The number that changed under the hood

Chinese-built models now carry a large share of Western AI traffic, and the clearest measure comes from OpenRouter, the marketplace that lets a developer send a prompt to whichever model is cheapest or fastest. CNBC reported that the share of tokens from US companies going to Chinese models has stayed above 30 percent every week since February 8 and reached as high as 46 percent, against an 11 percent average over the prior twelve months and just 4.5 percent in the first half of 2025.

That is not a fringe experiment. It is a third of measured demand on a mainstream routing platform, moving in a single quarter. The models are open-weight releases from labs such as DeepSeek and Z.ai, reached through the same Western rails that European teams use every day.

Why the router keeps choosing them

Price is doing the work. Open Chinese models run roughly 60 to 90 percent cheaper than the leading models from Anthropic and OpenAI, and they have closed enough of the quality gap that the discount is no longer paid for in capability. Z.ai's GLM 5.2, released in June, became the fastest-adopted model Vercel tracked in 2026, with daily token volume growing about 27 times and its customer count about 80 times in its first full week.

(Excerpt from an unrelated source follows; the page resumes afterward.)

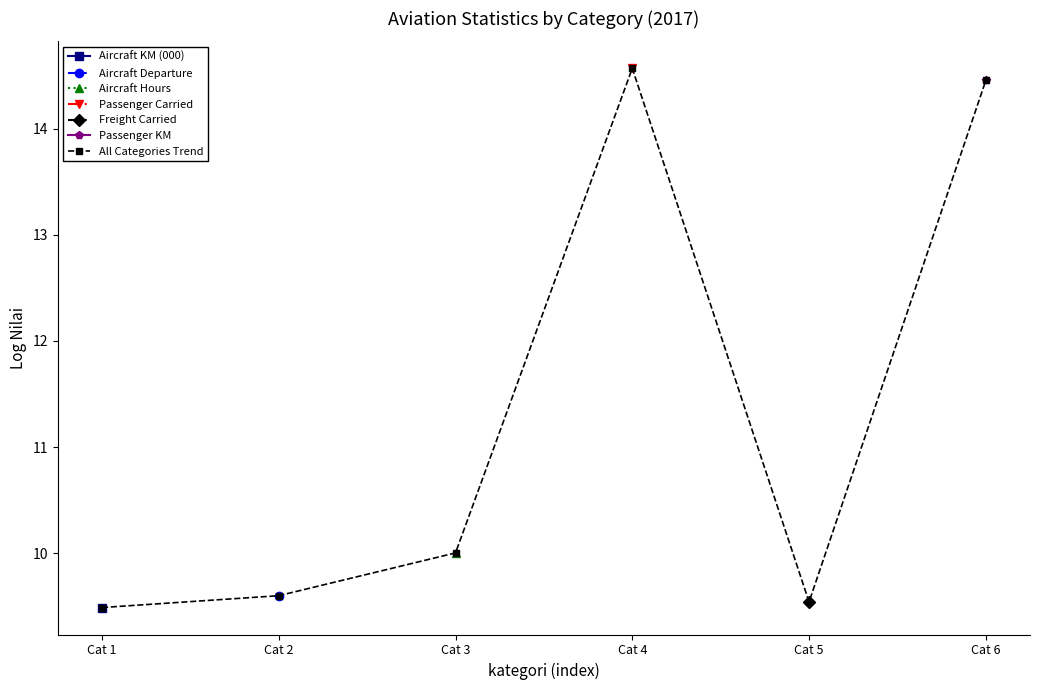

Reading left to right, extract all data points from this chart.

9.5	9.6	10.0	14.6	9.5	14.5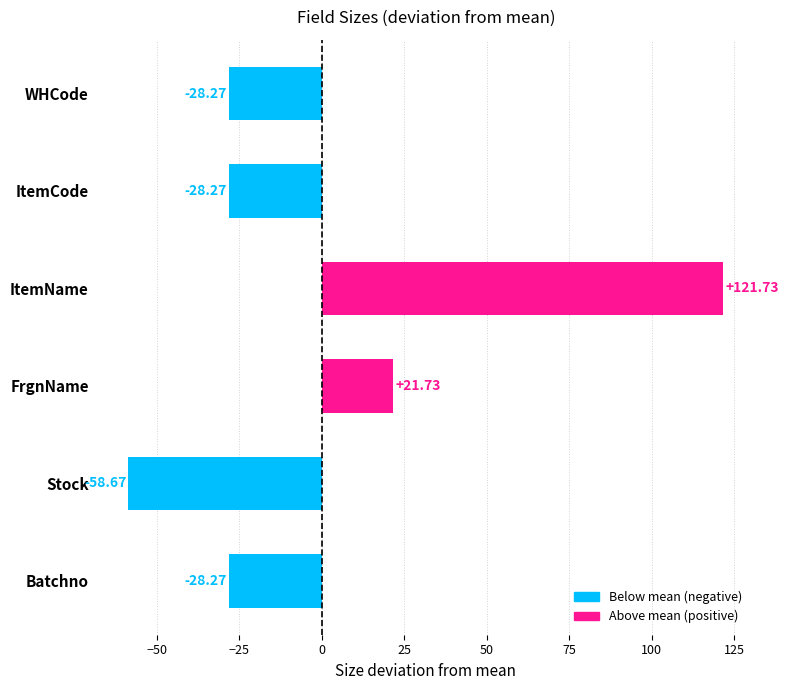

What is the greatest value displayed?

121.7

The decisive detail is that most of this is automatic. A cost-optimizing router does not ask permission before switching the model behind an endpoint, so a workload that ran on a US model in January can be running on a Chinese one in July without a single line of your code changing. Coinbase has said openly that it cut its AI spend by half by moving to Chinese models. Yes, but the saving arrives with a question most buyers have not answered: which model, exactly, is now in the loop.

Europe's exposure is not America's

Washington is treating this as a security file. A joint investigation by the House Committee on Homeland Security and the House Select Committee on China is examining censorship built into model outputs, the risk of distillation, and data exposure. That frame is American, and it points at American firms.

Europe inherits the same models through the same aggregators but sits under a different rulebook. From August 2, 2026, the EU AI Act's transparency obligations for general-purpose models take effect, and the GDPR already expects a controller to know where personal data is processed and by whom. Both assume you can state provenance: which model handled a request, trained on what, hosted where. A router that silently swaps a US model for a Chinese one does not break your budget, but it can break that answer, and the answer is the part a regulator asks for.

Make provenance a setting, not a surprise

The fix is governance, not a boycott. Start by listing the models your router is permitted to use and removing the ones you cannot account for, so routing is a decision you made rather than one the price feed made for you. Log the exact model and provider on every request, because an audit trail you can produce after the fact is worth more than a policy you only assert.

Then decide provenance per workload. A public-facing translation may not care which open model runs it; a contract review touching personal data should be pinned to a named, documented provider. The teams that get caught out this year will not be the ones that chose a Chinese model on purpose. They will be the ones that never chose at all and could not say what they were running.